Medio Oriente
A brigante brigante e
mezzo. E subito
Perché l’Occidente non vuole dichiarare guerra all’Isis? Per rispondere a una
domanda del genere, che rinvia alle radici storiche del
moscio pacifismo attuale, non basterebbero neppure centinaia di libri… Perciò,
tanto vale, rischiare, provando a rispondere in duemila battute.
Le tesi principali sono due (e in
fondo collegate): consenso e burro
I seguaci della prima tesi
ritengono che le democrazie, fondate sul
consenso, non possono auto-affondarsi puntando su uno strumento impopolare come
la guerra. Di qui, il trattativismo ad oltranza (tradotto: ciurlare nel manico).

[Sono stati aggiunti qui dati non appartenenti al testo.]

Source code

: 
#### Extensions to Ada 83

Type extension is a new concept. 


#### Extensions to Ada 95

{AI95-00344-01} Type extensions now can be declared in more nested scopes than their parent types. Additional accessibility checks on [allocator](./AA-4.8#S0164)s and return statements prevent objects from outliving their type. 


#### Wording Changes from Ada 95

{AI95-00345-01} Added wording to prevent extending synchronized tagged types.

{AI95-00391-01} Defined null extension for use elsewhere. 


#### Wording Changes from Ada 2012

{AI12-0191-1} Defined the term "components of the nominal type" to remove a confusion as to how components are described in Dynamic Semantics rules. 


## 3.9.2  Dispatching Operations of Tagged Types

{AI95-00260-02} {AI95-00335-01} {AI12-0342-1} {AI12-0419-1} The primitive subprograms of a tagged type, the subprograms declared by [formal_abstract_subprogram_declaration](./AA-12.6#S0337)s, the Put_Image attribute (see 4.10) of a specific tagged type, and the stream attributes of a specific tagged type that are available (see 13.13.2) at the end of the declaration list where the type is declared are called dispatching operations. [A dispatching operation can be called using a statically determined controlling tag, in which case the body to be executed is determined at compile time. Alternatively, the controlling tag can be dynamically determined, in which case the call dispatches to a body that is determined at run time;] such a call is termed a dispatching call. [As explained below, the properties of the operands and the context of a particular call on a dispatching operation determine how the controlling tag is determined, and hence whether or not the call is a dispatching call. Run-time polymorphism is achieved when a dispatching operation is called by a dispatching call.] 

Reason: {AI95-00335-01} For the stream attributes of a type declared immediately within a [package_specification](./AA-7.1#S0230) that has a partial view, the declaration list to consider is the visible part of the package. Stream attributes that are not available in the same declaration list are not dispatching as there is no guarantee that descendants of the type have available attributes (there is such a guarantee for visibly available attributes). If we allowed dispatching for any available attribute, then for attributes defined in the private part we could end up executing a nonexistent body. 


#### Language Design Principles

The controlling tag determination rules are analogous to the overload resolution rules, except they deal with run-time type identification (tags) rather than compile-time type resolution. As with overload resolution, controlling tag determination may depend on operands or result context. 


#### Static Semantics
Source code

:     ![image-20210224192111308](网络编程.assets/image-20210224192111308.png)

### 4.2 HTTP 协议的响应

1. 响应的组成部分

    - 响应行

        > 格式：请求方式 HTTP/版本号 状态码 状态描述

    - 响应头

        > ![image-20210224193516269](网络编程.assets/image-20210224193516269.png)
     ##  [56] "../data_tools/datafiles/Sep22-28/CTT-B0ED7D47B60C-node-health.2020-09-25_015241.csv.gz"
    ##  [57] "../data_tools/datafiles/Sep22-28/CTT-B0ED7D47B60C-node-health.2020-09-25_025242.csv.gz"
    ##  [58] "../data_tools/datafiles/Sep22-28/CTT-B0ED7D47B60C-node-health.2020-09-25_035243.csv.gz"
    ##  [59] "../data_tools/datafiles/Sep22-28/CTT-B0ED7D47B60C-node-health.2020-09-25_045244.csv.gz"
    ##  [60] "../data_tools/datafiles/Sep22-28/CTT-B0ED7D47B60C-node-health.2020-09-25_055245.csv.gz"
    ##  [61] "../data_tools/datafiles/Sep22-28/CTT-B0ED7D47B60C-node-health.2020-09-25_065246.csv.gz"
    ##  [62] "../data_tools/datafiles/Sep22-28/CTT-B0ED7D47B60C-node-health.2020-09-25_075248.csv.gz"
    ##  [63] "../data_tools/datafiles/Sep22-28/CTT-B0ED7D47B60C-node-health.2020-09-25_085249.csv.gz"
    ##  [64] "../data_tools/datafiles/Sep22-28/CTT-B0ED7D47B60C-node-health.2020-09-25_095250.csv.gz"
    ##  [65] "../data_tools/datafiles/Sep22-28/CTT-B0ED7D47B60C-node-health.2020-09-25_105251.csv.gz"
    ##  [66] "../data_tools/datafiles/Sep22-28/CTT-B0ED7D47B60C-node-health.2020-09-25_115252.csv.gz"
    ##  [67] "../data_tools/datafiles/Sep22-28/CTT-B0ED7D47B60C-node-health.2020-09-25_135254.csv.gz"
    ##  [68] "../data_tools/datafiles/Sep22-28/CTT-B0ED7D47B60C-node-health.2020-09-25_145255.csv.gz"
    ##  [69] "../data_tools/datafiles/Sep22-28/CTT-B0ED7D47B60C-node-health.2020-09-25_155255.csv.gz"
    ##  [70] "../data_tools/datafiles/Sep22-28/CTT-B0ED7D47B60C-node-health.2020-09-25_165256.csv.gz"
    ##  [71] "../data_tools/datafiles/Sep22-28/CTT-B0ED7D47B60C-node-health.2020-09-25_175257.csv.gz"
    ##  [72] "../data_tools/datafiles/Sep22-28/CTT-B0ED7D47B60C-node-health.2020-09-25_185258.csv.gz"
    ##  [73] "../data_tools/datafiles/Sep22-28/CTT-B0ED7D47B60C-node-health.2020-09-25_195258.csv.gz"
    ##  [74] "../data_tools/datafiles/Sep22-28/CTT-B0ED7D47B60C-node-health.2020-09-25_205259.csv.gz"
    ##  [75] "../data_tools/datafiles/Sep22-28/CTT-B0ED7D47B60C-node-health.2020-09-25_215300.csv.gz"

I fautori della seconda tesi
sostengono invece che le guerre costano, e le democrazie di cui sopra, se
vogliono durare ai cannoni devono sempre
preferiscono il burro. Di qui, il trattativismo
ad oltranza.
I nemici ne sono a conoscenza? Ma
bien sûr… Che fare allora ?
Uno. Rendere popolare la guerra? A
prescindere dagli effetti della propaganda, più meno a lungo termine, la transizione a una società "ribellicizzata", avendo i suoi costi, influirebbe prima o poi sul tenore di vita. Ciao consenso.
Due. Farla combattere agli
alleati (o quasi) dell’Occidente? In pratica è
quel che ora accade. Però la scelta ha comunque un costo e le guerre in appalto
a terzi, vanno per le lunghe. Sicché, prima
o poi, ciao consenso.
Tre. Continuare a trattare sperando in una conversione al buonismo
democratico del’avversario: il che potrebbe
funzionare con l’avversario pragmatico,
non con il nemico fanatizzato che tende ad
elevare il livello di scontro, portandolo nel cuore dell’Occidente, come sta
accadendo. Sicché, anche in questo caso, si rischia, prima o poi, il ciao-ciao di un cittadino, sempre più
insicuro e impaurito ( il vecchio scambio protezione-obbedienza, Hobbes docet).
Morale: non si può continuare a far finta di nulla,
per prendere tempo. Il consenso, così
sacro per le democrazie, rischia di incrinarsi comunque. Perciò, sarebbe meglio giocare d’anticipo… Altrimenti detto: a brigante brigante e mezzo. E subito.